A recent randomized, double-blind, placebo-controlled clinical trial looked at the effects of curcumin on the physical, mood, and behavioral symptoms of PMS.
Khayat S, Fanaei H, Kheirkhah A, et al. Curcumin attenuates severity of premenstrual syndrome symptoms: A randomized, double-blind, placebo-controlled trial. Complement Ther Med. 2015;23:318-324.
Randomized, double-blind, placebo-controlled clinical trial
The trial included 70 healthy premenopausal women with regular menses suffering from premenstrual syndrome (PMS) symptoms, randomized to receive curcumin (n=35) or placebo (n=35).
Each participant received 100 mg capsules every 12 hours (totaling 200 mg/daily of curcumin or identical placebo) for 7 days prior to menstruation and 3 days into menstruation for 3 successive cycles and recorded the severity of their symptoms by daily record questionnaire.
The questionnaire evaluated the severity of PMS using 3 categories: mood symptoms, physical symptoms, and behavior characteristics. Mood symptoms included restlessness, irritability, anxiety, depression, sadness, crying, and feelings of isolation. Physical symptoms included backache, headache, breast tenderness, weight gain, abdominal pain, swelling of extremities, muscle stiffness, gastrointestinal symptoms, and nausea. Behavior characteristics evaluated included fatigue, lack of energy, insomnia, trouble with concentration, and appetite changes. Severity of symptoms was scored with (0) absence of symptom, (1) mild symptom that doesn’t interfere with daily activity, (2) moderate symptom that interferes with daily activity, and (3) severe symptoms that impede daily activity. Women with at least 5 symptoms were diagnosed with PMS.
Out of 70 participants, 4 women in the placebo group and 3 in the curcumin group were unable to complete the study.
The curcumin group experienced significant reduction in behavioral (22.8 ± 17.4 to 9.1 ± 5.49, P<0.0001), physical (41.4 ± 21.6 to 18.13±10.92, P<0.0001), and mood (37.8 ± 18.3 to 15.13 ± 7.48, P<0.0001) scores after the intervention. The placebo group experienced significant reduction in physical symptoms (46.7 ± 26.8 to 38.50 ± 20.27, P<0.0425), but no significant difference in behavior and mood scores. Overall, the total PMS score in the intervention group had decreased significantly from 102.06 ± 39.64 to 42.47 ± 16.37 (P<0.0001) whereas this score in placebo group did not change significantly.
This article is the first known to this author to evaluate curcumin for PMS, which is surprising, given curcumin’s known effects on neurotransmitter levels and inflammation, both of which are involved in the pathophysiology of PMS.1 In their discussion, the authors do a nice job summarizing the pathophysiology of PMS related to neurotransmitter release and inflammation, and also the studies measuring curcumin’s effect on each.
Physical symptoms of PMS are very strongly connected to pain and inflammation pathways.

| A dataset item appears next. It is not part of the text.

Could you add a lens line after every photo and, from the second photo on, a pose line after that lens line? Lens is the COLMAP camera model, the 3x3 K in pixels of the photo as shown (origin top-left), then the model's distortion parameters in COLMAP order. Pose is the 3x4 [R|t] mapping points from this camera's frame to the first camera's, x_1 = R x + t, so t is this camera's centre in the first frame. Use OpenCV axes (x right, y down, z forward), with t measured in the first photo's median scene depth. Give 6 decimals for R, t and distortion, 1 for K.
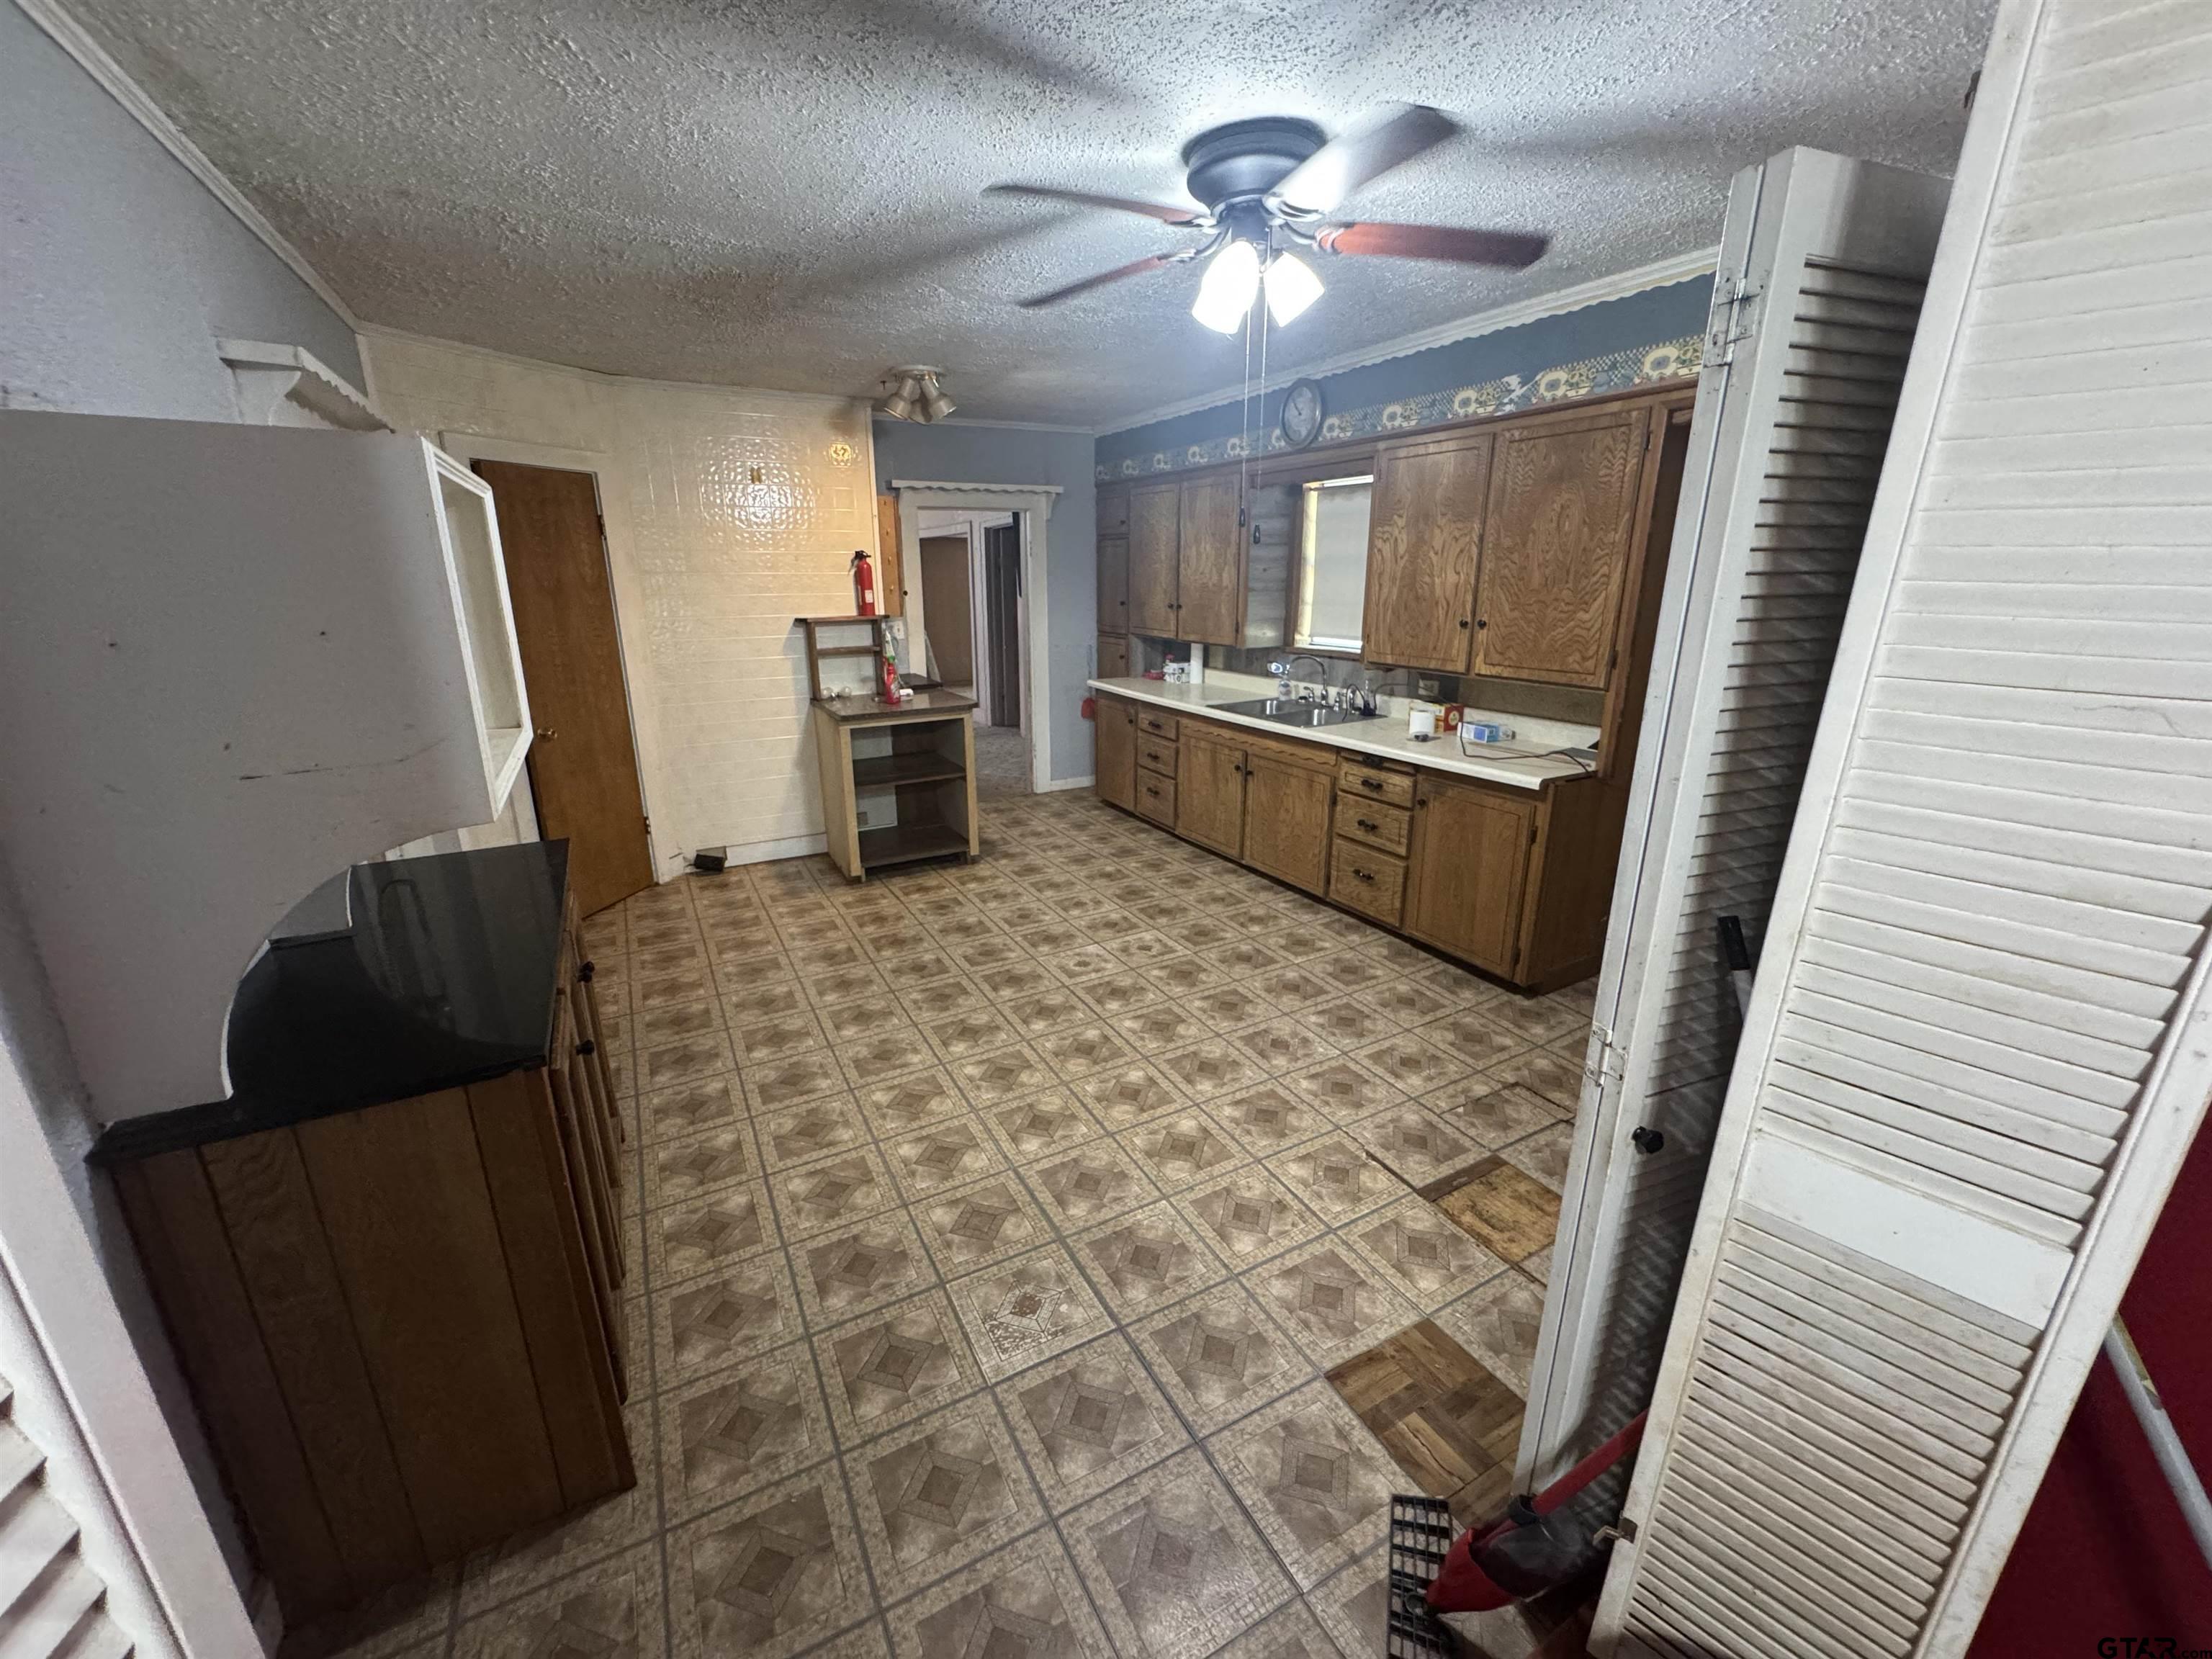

PMS has a multitude of symptoms and several underlying mechanisms by which those arise. Many of the mood and behavioral symptoms have been shown to be related to neurotransmitter changes, including decreased norepinephrine, dopamine, and serotonin. Some of these changes are thought to be stimulated by the decline in estrogen and progesterone premenstrually, such as with dopamine, while others are not yet explained.2 Curcumin has been shown in vivo an in vitro to increase norepinephrine, dopamine, and serotonin, which may be one of the mechanisms of its positive effect on PMS behavioral and mood symptoms.3
Physical symptoms of PMS are very strongly connected to pain and inflammation pathways. For example, cyclooxygenase-2 enzyme (COX-2) is responsible for the production of prostaglandin E2, which is known to play a role in the pathophysiology of PMS. Curcumin has been shown in animal studies to downregulate COX-2 gene expression, thereby inhibiting prostaglandin production.4
Naturopathic physicians frequently turn to the use of phytotherapies, vitamin B6, and magnesium to treat PMS, depending on the symptoms present. The addition of curcumin to the treatment protocol at a dose of 100 mg twice daily appears to offer some benefit with no reported side effects regardless of the symptom picture and should be considered.
This study’s design as a randomized, double blinded controlled trial is a strength, although it had a relatively small sample size and the study participants were limited to students. Larger trials should be conducted to confirm results. It also may be worthwhile to consider trials that utilize consistent dosing, versus acute dosing around premenstrual time.